Writers and story tellers adapt to the latest technology tools very rapidly. From oral stories, cave drawings, quill and ink, printing presses, Fountain pens, manual type writers, Mimeograph, ball point pens, Selectric Typewriters, and word processing. The medium has changed also; human voice, clay tablets, sheepskin, paper, and now all the electronic variety of e-mail, e-readers, and of course blogs.

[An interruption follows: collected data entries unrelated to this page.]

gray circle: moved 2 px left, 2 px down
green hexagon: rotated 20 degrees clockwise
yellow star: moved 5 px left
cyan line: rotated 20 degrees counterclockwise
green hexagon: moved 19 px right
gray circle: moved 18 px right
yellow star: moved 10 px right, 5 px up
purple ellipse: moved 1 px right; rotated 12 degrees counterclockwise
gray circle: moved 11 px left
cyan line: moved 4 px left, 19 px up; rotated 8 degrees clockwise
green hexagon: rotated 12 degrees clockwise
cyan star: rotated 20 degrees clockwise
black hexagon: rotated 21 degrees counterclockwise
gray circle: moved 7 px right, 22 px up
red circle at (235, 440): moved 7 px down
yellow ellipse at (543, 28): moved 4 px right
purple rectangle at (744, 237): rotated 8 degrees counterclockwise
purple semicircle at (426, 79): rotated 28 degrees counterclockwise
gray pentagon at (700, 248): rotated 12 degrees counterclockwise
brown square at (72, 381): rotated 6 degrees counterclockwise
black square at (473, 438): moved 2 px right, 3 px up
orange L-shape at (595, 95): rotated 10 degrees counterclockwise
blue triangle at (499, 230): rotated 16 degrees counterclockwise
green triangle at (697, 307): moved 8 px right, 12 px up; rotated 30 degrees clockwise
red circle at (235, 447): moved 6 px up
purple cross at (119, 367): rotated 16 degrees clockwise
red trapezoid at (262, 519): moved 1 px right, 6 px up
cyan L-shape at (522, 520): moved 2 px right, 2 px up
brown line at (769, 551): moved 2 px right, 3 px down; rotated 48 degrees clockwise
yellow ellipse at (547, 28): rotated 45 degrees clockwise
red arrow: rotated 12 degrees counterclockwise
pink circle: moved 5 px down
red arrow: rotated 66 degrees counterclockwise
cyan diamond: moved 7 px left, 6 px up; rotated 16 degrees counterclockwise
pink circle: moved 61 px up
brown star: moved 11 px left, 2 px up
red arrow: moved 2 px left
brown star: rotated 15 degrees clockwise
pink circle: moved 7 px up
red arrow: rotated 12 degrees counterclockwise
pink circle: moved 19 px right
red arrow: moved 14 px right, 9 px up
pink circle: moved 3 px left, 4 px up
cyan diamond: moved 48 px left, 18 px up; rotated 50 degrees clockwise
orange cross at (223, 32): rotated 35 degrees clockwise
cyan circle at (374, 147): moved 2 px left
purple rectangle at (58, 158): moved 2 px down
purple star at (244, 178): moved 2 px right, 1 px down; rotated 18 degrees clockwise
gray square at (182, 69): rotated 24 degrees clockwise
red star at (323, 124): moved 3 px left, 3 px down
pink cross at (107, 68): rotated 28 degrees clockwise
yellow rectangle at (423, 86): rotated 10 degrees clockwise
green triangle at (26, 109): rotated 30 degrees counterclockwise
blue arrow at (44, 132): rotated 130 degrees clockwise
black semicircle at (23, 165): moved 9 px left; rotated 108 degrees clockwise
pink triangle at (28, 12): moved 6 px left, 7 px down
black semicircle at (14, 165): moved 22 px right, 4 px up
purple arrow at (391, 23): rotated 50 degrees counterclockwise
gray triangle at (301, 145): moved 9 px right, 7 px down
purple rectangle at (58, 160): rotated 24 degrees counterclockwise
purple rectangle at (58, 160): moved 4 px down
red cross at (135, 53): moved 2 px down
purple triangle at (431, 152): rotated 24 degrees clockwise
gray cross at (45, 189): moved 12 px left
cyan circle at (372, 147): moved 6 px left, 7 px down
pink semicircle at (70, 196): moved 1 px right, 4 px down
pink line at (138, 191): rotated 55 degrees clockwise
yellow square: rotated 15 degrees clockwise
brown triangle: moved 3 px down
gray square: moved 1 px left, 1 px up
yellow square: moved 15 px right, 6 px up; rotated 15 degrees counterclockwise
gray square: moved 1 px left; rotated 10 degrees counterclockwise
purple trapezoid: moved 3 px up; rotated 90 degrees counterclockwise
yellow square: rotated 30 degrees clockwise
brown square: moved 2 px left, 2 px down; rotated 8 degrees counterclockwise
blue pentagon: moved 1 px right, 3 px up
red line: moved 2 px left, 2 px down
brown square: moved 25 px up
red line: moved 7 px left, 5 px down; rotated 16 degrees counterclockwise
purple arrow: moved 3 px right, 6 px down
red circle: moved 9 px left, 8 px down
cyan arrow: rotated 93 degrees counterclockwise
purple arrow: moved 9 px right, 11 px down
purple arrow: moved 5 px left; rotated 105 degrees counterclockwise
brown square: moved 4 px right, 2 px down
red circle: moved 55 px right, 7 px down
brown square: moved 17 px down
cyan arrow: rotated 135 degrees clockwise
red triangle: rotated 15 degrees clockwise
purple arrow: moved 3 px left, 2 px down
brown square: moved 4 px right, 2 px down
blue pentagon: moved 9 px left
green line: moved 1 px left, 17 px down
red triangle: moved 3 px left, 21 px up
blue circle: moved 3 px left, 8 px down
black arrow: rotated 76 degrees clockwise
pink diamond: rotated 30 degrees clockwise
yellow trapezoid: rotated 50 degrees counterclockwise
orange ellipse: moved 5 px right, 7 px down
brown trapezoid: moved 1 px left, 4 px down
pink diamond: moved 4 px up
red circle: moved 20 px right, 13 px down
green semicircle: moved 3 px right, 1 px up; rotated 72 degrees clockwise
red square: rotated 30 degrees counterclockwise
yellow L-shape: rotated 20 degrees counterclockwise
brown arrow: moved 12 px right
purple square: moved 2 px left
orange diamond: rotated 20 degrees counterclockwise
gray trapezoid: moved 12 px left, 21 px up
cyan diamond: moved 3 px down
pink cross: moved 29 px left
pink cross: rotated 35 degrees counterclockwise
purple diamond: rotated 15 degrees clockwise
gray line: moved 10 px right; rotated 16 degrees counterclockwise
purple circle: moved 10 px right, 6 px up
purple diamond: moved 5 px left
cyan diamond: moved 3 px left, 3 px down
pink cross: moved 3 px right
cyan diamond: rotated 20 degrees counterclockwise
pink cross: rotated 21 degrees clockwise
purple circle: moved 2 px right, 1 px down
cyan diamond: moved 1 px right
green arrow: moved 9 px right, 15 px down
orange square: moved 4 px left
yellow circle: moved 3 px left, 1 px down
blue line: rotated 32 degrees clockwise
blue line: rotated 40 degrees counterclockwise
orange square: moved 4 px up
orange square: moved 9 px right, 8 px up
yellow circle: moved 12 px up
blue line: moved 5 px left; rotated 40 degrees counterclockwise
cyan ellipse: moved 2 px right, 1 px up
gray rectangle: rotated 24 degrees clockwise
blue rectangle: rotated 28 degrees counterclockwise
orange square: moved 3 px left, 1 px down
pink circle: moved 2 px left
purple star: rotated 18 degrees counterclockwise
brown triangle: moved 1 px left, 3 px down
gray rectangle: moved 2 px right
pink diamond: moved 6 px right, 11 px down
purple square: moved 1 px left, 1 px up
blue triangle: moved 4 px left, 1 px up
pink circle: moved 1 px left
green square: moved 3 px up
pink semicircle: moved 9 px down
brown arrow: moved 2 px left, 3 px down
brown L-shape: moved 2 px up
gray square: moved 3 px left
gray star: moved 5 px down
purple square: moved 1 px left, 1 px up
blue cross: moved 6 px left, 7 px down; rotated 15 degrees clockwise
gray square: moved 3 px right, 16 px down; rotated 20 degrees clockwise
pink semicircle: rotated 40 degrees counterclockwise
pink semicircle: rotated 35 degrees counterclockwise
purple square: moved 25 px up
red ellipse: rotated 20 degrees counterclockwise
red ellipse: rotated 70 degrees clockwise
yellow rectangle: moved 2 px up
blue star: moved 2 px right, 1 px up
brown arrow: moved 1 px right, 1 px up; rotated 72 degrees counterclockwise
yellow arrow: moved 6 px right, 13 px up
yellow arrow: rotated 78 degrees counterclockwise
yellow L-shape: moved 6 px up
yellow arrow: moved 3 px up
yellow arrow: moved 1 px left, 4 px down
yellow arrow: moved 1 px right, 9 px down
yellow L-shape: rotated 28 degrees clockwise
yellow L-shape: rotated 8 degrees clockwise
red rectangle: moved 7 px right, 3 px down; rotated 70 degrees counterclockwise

The medium favored in 1765 was the “pamphlet” it was cheap to produce and could be distributed quickly. And compared to a newspaper a pamphlet allowed the writer to be more detailed. The Stamp Act of March 1765 imposed by British Parliament placed a tax on many items but particularly on paper and paper documents. If you sold a newspaper the individual newspaper required a tax stamp not unlike the tax stamps on tobacco products today. Pamphlets were included in this new tax. Imagine if the US government placed a tax on your e-mail, blog, or each article you chose to download.
The future US citizens did what we would likely do today, with leaders like Patrick Henry calling for protests and civil disobedience to the new levy. In the publishing business some paid the tax, some didn’t and quit printing, and yet others continued to write their opinions, some under pseudonyms. However from that time and medium, in the author’s own words, we have a very good look at the emotions and thoughts of what I call “The Bloggers of 1765.”
One of the signers of the Declaration of Independence John Dickinson posted on his blog:
“When an act injurious to freedom has been once done, and the people bear it, the repetition of it is most likely to meet with submission. For as the mischief of the one was found to be tolerable, they will hope that of the second will prove so too; and they will not regard the infamy of the last, because they are stained with that of the first.”
“Indeed nations, in general, are not apt to think until they feel; and therefore nations in general have lost their liberty: For as violations of the rights of the governed, are commonly not only specious, but small at the beginning, they spread over the multitude in such a manner, as to touch individuals but slightly. Thus they are disregarded…. They regularly increase the first injuries, till at length the inattentive people are compelled to perceive the heaviness of their burdens—They begin to complain and inquire—but too late. They find their oppressors so strengthened by success, and themselves so entangled in examples of express authority on the part of their rulers, and of tacit recognition on their own part, that they are quite confounded: For millions entertain no other idea of the legality of power, than that it is founded on the exercise of power. They voluntarily fasten their chains, by adopting a pusillanimous opinion, “that there will be too much danger in attempting a remedy”—or another opinion no less fatal—“that the government has a right to treat them as it does.””
The Colonies won the battle over the Stamp Act for in just over a year from when it was passed British Parliament overturned the act, too late to ebb the rising tide of discontent and too late to quiet the cries for independence.